■ BRIEF ■
In the material below, the required lines run from the one containing "pour les personnes dont la vision" through the one containing "maximum sur un". Copy those lines exactly, ends included, and nothing else.

DATA FOR ANALYSIS START

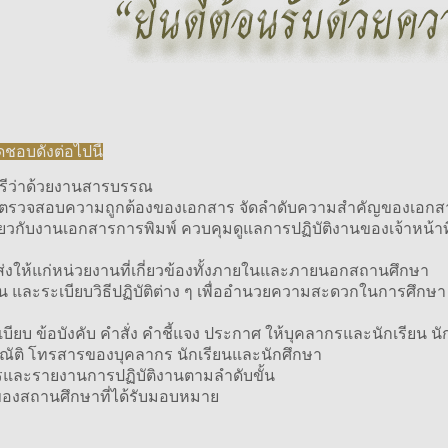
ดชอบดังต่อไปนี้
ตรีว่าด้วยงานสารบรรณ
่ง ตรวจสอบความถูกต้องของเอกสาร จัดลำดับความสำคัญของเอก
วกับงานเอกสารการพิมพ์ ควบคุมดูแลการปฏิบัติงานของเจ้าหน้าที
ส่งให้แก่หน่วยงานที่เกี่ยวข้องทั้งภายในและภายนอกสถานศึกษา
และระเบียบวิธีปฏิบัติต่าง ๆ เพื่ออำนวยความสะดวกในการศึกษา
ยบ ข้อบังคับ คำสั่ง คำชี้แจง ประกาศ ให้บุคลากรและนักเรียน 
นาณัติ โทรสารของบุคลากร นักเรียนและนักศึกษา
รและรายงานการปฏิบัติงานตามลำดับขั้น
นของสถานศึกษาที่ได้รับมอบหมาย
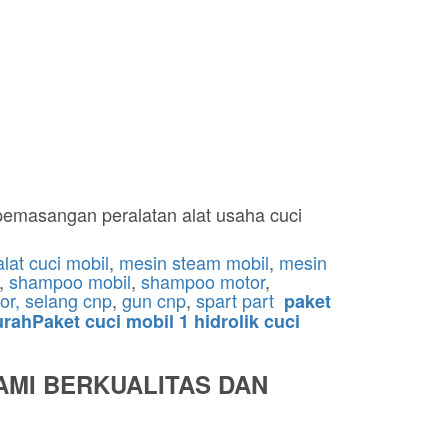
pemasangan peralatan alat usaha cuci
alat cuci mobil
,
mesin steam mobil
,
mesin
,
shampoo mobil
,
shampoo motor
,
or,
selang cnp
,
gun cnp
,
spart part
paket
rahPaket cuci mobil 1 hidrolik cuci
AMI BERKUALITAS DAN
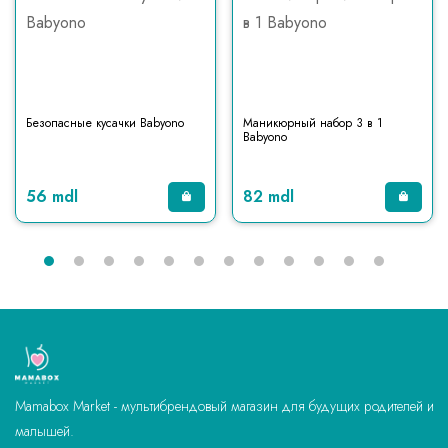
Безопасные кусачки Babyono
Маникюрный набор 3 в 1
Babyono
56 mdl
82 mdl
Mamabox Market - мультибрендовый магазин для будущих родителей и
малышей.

DATA FOR ANALYSIS END
DATA FOR ANALYSIS START

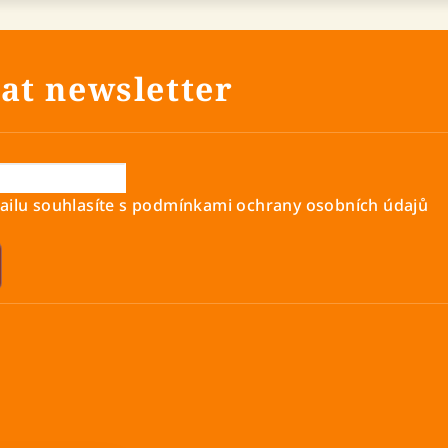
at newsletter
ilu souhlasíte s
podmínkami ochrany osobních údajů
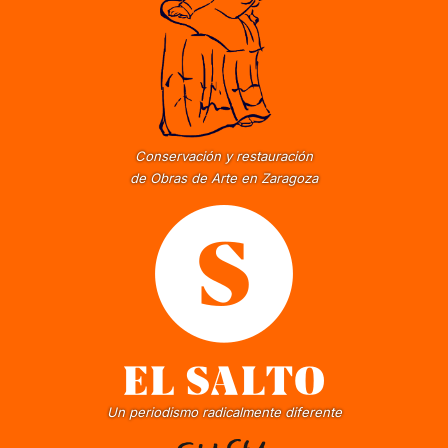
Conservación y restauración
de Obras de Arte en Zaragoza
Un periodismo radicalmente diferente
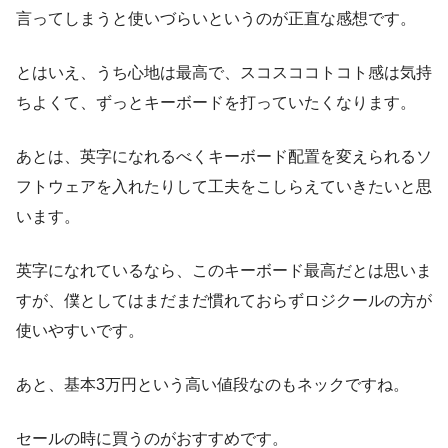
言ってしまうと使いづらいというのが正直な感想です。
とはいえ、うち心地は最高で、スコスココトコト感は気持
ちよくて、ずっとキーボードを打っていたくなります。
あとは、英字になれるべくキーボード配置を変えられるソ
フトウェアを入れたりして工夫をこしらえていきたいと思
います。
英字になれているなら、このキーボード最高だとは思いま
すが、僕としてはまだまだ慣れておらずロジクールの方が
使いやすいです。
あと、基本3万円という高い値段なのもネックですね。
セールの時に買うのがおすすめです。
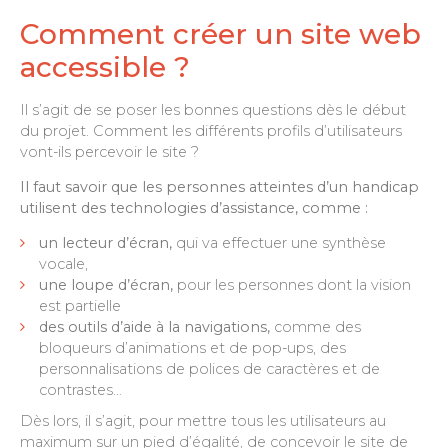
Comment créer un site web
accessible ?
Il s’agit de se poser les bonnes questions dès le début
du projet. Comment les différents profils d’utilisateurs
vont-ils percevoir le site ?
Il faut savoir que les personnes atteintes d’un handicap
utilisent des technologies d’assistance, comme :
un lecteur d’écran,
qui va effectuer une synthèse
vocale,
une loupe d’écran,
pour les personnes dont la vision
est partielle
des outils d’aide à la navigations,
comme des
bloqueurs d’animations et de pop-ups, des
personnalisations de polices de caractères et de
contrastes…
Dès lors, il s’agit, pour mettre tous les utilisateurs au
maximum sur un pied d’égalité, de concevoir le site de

DATA FOR ANALYSIS END
DATA FOR ANALYSIS START

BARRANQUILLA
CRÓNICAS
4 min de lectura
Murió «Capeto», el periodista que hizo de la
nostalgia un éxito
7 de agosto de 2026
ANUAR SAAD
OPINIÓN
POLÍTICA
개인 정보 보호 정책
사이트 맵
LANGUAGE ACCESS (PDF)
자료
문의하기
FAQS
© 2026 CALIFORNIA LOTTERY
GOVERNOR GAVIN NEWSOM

DATA FOR ANALYSIS END

■ OUTPUT BELOW ■
pour les personnes dont la vision
est partielle
des outils d’aide à la navigations,
comme des
bloqueurs d’animations et de pop-ups, des
personnalisations de polices de caractères et de
contrastes…
Dès lors, il s’agit, pour mettre tous les utilisateurs au
maximum sur un pied d’égalité, de concevoir le site de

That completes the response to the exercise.